The first one, taken less literally, could mean you end up having to maintain a pile of code that at one point you found interesting, but somehow, through cosmic forces (or quantum?) just as you realized how boring/horrid it was, everyone else in the world started using it — which means you're SOL. Welcome to maintaining your monster. I haven't personally experienced this one, but I've seen it happen. So, I haven't felt that particular sting.

The second problem, the time-sink problem, is the mirror image of the first problem. This project, whether or not it ended up horribly or boring or super great and awesome, just didn't take off. No fault of your own. There's just no mental market for it — something else already cornered it, or your voice in whatever community you're working within just doesn't carry far enough, or whatever. Worst case here — you wrote something and it was a waste of time. Utterly and completely. No one else cared, except for maybe your relatives or significant other, and only then in the sense that they're just happy you're excited. Heavy Dramatic Sigh. And when someone says something like "Oh, s/he obviously has too much time on his/her hands", it plays into the fear of wasting your time.

These two things, at least, are what keep that nagging voice in my head alive and well.


Learning is never a waste of time.

At the very least, you have an shiny new wheel now.

And it's good that that voice is there — it's there to keep me from getting too sidetracked when I should be doing something else. It's there to be acknowledged, if not necessarily always heeded -- that you can hear that voice at all means that you're probably in the clear. It's insistent because it's providing a useful service to your well-being — it's not there to be rigidly obeyed.

When it comes down to it, even if what you wrote wasn't noteworthy at all, it's furthering your education! It's how you breed domain knowledge. It's — well, at the very least, it's a cheap dopamine rush for the first twenty minutes you start working on it.

For a quick case study, this last spring I wrote a framework for intercepting SSH commands called "Nappingcat", that more or less didn't really go anywhere, and for good reason: the competition was already really stiff. Gitosis is the go-to choice, and if you're not down with Gitosis, Gitolite is an equally valid course of action. But I didn't stop writing Nappingcat, and from that experience I learned how Paramiko works, how the URL patterns in Django work, and it was my first sophomore attempt at putting together a tiny framework. Totally worth the time. I even got to release a client side script called Thundercat! I mean, total bonus points there, at least from my perspective.

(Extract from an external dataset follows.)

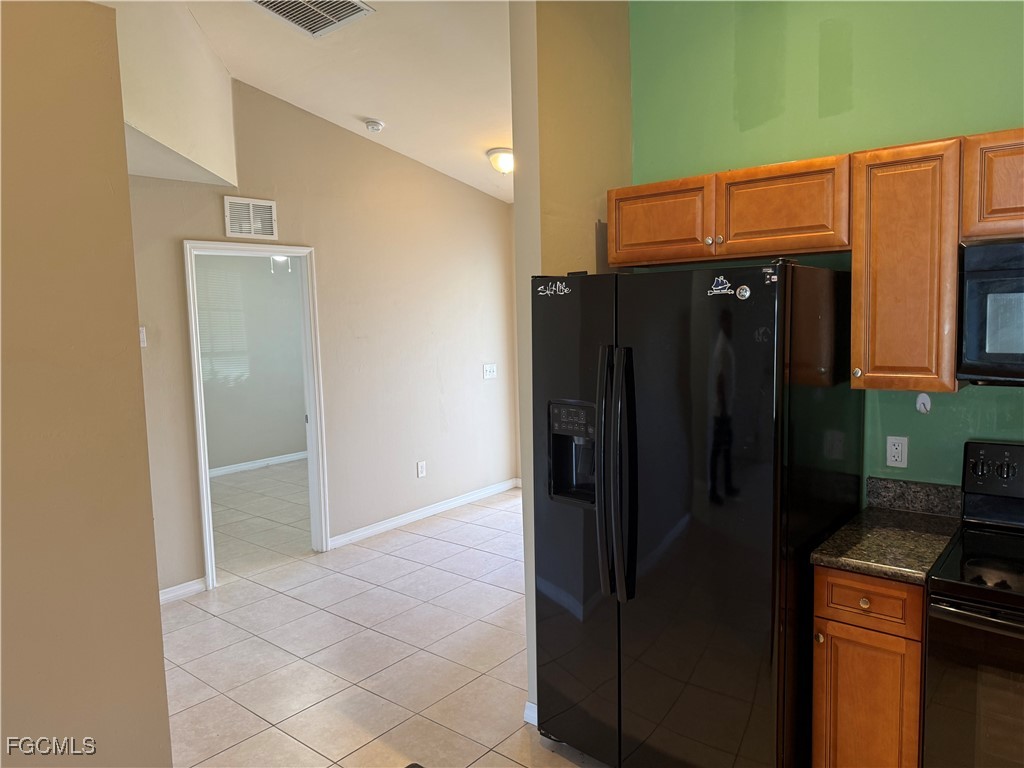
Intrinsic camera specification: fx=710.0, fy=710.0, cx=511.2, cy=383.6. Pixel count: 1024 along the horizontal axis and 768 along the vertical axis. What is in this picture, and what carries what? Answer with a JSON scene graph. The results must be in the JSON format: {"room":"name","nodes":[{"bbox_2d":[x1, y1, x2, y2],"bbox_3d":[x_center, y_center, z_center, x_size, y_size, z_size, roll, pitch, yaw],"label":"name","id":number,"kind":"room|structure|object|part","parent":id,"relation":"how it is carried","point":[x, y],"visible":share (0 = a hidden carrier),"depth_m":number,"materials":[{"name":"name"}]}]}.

I wholeheartedly thought that nothing would really come from this. But low and behold, Django Dash rolls around and I end up working with the fabulously talented Cody Soyland on Repocracy — a project that was totally up my alley, as it involved speaking to git and hg over SSH. It even ended up using another project I totally wrote off, Django-Bluebird, as it's auth system. And I think that, because I had prior experience with these things, the project ended up going way smoother than it would've otherwise.

But that's just it — you don't know that you'll use what you learn from scratching some itch. You cannot begin to predict where and from what direction that knowledge will be leveraged. The important thing is that it's there, and the more you go off on these tangents in your free time — the more you get excited about writing code, whether or not it's been done before — the more domain experience you'll have.

I'm going to stretch for a parting simile: It's like being a beaver. You have to chew wood constantly, even if you're not particularly interested in building a dam — otherwise you get long in the tooth.